Abstract:
Disclosed is a system for bidirectionally guiding web, such as tape in magnetic tape recording/reproducing apparatus. The system eliminates the necessity for edge guides, reduces stresses in web resulting in longer web life, and effects accurate tracking of the web as it is transported in opposite directions. The system includes a plurality of edgeless cylindrical guide rollers mounted on members which are pivoted together. The system includes a plurality of edge sensors and linear servo motors. The edge sensors measure the web edge position and the linear servo motors control the amount of rotation about a pivotal axis which coincides with the center line of a span of web. In this way, web edge position is controlled without any frictional sliding contact between the web and guiding rollers and without the use of edge guides which damage the web edge.

Description:
SUMMARY OF THE INVENTION 
     This invention relates in general to web guiding systems and, more particularly, this invention relates to a system for guiding magnetic tape in magnetic tape recording/reproducing apparatus. 
     Magnetic tape recording/reproducing apparatus are widely used to record analog or digital information on tracks on magnetic tape. Generally, the magnetic tape is transported, past a magnetic head assembly, between a pair of reels. Typically, the magnetic head assembly may include a band of stationary magnetic heads which record and reproduce information on a plurality of tracks which extend longitudinally of the tape, parallel to the direction of tape transport. More recently, rotary head magnetic head assemblies include rotary heads which record and reproduce information in slant tracks at an angle on the tape. In either case, it is essential that the magnetic tape is guided past the magnetic head assembly at a precise location, so that there is no degradation of information during recording and reproducing. Thus, in a longitudinal recording/reproducing apparatus, it is necessary to accurately guide the tape across the bank of heads, so that the heads are precisely aligned with the individual information tracks. If the heads are out of alignment during reproduction, information reproduced may be degraded or incorrect. In helical scan magnetic tape recording/reproducing apparatus, the tape must be accurately guided around the rotary head scanner at a precise helical angle. In this way, the magnetic heads sweep slant tracks on magnetic tape at the same angle at which they were recorded. If the tape should be guided around the rotary head scanner at an angle which deviates from the track angle, the head will reproduce information from adjacent tracks, resulting in information degradation and loss.

=== PROBLEM TO SOLVE ===
Extend the tape-guiding patent text past its final sentence, keeping to its technical style and subject. The data that comes next has no connection to the tape-guiding patent text.

=== SOURCE DATA ===
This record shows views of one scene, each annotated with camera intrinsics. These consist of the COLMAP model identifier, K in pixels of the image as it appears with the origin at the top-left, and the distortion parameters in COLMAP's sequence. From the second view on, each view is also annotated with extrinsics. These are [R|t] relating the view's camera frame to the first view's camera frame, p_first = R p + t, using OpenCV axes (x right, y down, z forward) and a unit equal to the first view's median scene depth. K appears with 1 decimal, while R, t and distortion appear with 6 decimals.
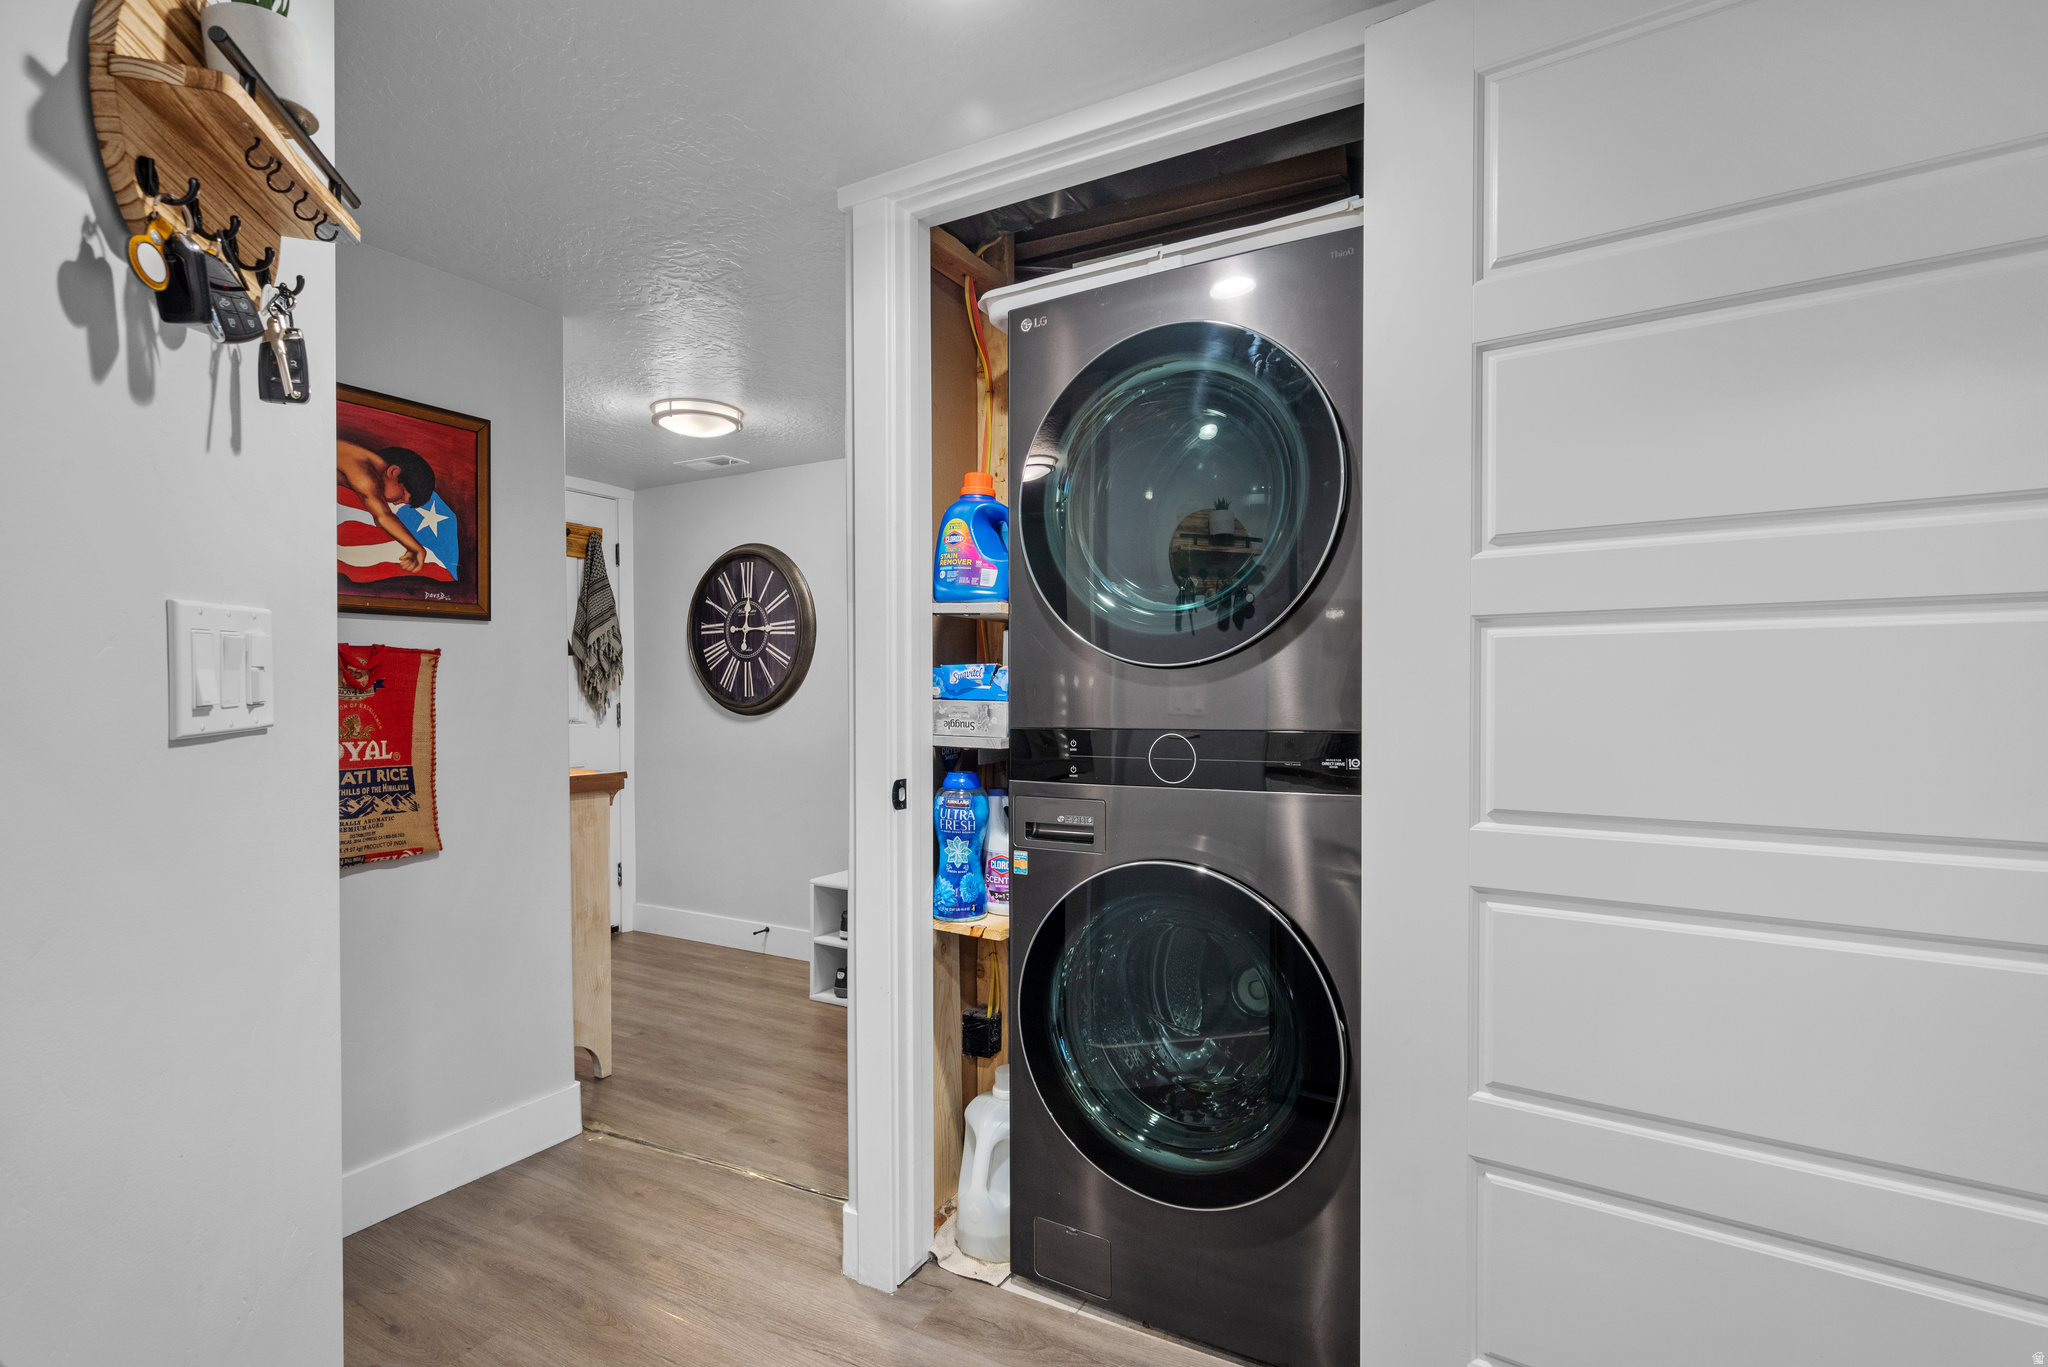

=== EXERCISE RESULT ===
     One technique for accurately locating tape relative to the magnetic head or heads of a magnetic head assembly, is to guide the tape at the entry and/or exit of the magnetic head assembly by means of flanged guides or rollers, which constrain the tape to a predetermined path past the magnetic heads. In helical scan recorders, a rotary head scanner may include a fixed cylindrical lower drum having a fixed helical ledge which guides the lower edge of magnetic tape wrapped around the drum. A disadvantage of guiding tape by its edges is that the tape edge may become damaged with continued use, resulting in shorter tape life. Moreover, with the need for increased data storage in smaller and smaller spaces, the use of thinner tape increases the likehood of damage to the edges of the tape, if a tape edge guidance system is used. Thus, for example, U.S. Pat. No. 4,212,422, issued Jul. 15, 1980, Inventors Rauchfuss et al, discloses a web position controller for a web transport system which positions and aligns a moving web, havng a variable center line, to a predetermined center line, by means of a pair of flanged guide rollers which are mounted on a tiltable carriage. Although this system is disclosed to effect automatic alignment of the axis of the web with a predetermined center line of the system, the edge constraint imposed by the flanged rollers increases the likehood of damage to the web edges. U.S. Pat. No. 3,697,676, issued Oct. 10, 1972. Inventor Protas, discloses a helical scan magnetic tape recorder in which flanged guide rollers, which are located at the entry and exit of a rotary head scanner, guide the tape in a helical path around the rotary head scanner. Such guide rollers are likely to damage the tape edges with continued use of the tape.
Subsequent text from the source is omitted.